Millicent looked slightly confused, but speedily recovered herself.
“O madam, I think he touched me. I do think I had the honour of touching His Gracious Majesty’s little finger, I really do!”
“Really do, by all means, if it makes you happier; I’ve no objection. Jenny, I shall eat up all your cake. It is fit to be set before the Queen. Millicent, I wonder you can find in your heart to wash your hands.”
“Oh, but I had washed them, madam, before I knew,” answered Millicent regretfully.
“Well, I hope you had,” answered Lady Fisher, “seeing there lay nine years betwixt. Heigh ho! time runs away, and we with it. Seems pity, doesn’t it!”
“Depends on where we’re running to,” replied Tom, who had entered unseen. “Children that’s running home, when they know their father’s got a fine present for them, isn’t commonly feared of getting there too soon.”
“But how if folks don’t know, Tom?” suggested Jenny, and Millicent’s eyes reflected her query.
“My dear,” answered Tom humbly, “it’s not for the likes of me to speak afore such as her Ladyship. But I know what my dear old Uncle Anthony was wont to say: ‘The only way to be certain you’re on the way Home is to make sure that you are going to your Father; and to do that you must go with Him.’ And I doubt if he’d speak different, now that he’s got Home.”
“Ay, I suppose we would all like to have God go with us,” said Lady Fisher gravely.
“Madam, saving your presence, Uncle was used to say there’s a many would like vastly well to have God go with them, that isn’t half so ready to get up and go with God. David spake well when he said, ‘Make Thy way plain before my face.’ The Lord’s way is the sure and safe way, and ’tis the only one that leads Home.”
“I think, Jenny, you are a happy woman,” said Lady Fisher, an hour later, as she took her leave. Tom had gone back to his work-shed. “Good night; God be with you.”

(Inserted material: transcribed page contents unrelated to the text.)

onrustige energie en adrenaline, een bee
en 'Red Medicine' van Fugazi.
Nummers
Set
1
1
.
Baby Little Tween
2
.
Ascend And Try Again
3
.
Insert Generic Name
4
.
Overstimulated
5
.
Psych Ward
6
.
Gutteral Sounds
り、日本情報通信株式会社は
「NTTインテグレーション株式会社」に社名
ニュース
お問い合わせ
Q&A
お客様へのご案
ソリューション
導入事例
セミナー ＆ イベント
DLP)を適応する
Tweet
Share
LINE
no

“I am that, Madam, the Lord be praised,” answered Jenny. “But the Lord is to be praised for it, for I’ve done nought all my life but make mistakes, until He took hold of me and put me right.”
Note: That part of the story which relates to King Charles and the Lane family is quite true, with the exception of a few small details. Authorities differ as to whether the King and Mrs Jane rode to Trent House alone, or accompanied by the persons mentioned. Lord Wilmot followed them the whole time, at a safe distance.